New York Daily News

December 7, 2002

Shooting suspect walks

By MICHELE McPHEE
DAILY NEWS POLICE BUREAU CHIEF

An alleged drug dealer accused of shooting a rookie cop in Queens three years ago walked out of court a free man yesterday after a judge refused the prosecution's request to reinstate attempted murder charges.

Queens Supreme Court Justice Laura Blackburne stuck to her position that William Hodges, 31, had not been granted a speedy trial - angering dozens of police officers who filled the courtroom.

The shot cop, David Gonzalez, left the courtroom with tears in his eyes, walking with a slight limp from the bullet that pierced his right hip.

"This guy tried to kill me. It's hard on me," said Gonzalez, who was promoted to detective last week. "He tried to kill me and now he's walking the streets. I hope he doesn't kill anybody."

After issuing her ruling, Blackburne ordered that everyone in the courtroom remain seated until Hodges and his family could be escorted out of the building.

"Sometimes these processes cut one way and please some; sometimes they cut another way and please others," she said. "I have no choice but to dismiss this case."

The Daily News reported last month that Blackburne and the suspect's mother, Sandra Hodges, were friends and belonged to the same Jamaica, Queens, chapter of the NAACP. That was confirmed by one of the group's leaders.

Friendship denied

Hodges and Blackburne have since denied knowing each other, and NAACP leaders have said Sandra Hodges never belonged to the Jamaica branch.

Patrolmen's Benevolent Association President Patrick Lynch blasted the decision and demanded Blackburne's resignation.

"A person who is a drug dealer by trade walked out a freed man," he said. "It makes every police officer doubt why they go out and do the job they do."
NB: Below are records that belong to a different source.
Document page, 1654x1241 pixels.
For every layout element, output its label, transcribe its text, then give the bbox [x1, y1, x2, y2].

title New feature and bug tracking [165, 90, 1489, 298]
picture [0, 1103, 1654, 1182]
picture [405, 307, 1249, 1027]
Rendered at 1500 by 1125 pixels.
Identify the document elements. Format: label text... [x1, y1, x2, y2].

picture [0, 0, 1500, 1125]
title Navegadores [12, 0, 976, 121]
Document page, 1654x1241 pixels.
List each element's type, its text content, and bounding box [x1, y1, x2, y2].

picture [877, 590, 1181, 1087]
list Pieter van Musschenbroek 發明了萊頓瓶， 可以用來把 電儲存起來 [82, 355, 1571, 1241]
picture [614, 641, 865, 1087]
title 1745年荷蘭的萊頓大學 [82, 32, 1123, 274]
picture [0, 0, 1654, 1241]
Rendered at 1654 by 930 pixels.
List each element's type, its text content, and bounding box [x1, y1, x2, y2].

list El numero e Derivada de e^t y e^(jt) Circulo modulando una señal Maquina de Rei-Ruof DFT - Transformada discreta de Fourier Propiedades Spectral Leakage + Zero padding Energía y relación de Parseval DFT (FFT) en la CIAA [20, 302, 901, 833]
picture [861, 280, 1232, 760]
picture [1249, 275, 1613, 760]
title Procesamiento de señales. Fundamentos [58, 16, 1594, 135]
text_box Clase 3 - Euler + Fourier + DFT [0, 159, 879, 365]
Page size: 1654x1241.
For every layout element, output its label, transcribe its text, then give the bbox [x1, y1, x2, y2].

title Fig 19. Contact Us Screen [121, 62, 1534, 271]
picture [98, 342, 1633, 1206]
Queens District Attorney Richard Brown said the judge made serious mistakes when she ruled that prosecutors exceeded the legal limit on when a defendant can be brought to trial by 22 days and vowed to appeal her decision.

"The court ... has made two serious mistakes of judgment in this case. It has dismissed the indictment on the basis of flawed speedy-trial computation, and it has compounded its error by releasing the defendant who is charged with the attempted murder of a police officer," Brown said in a statement.

Hodges was arrested Nov. 12, 1999, after he allegedly grabbed Gonzalez's gun out of its holster during a struggle in a hallway of a Jamaica building. Hodges was accused of carrying a loaded .38-caliber revolver in his pants, and he allegedly made a living as a small-time crack dealer at the time of the shooting.

Days after the shooting, the Jamaica branch of the NAACP filed complaints against Gonzalez and other cops involved in the arrest, citing police brutality. Those charges were investigated and dismissed.

"I had to defend myself countless times against charges of brutality, but the guy who shot me will never have to defend himself," Gonzalez said.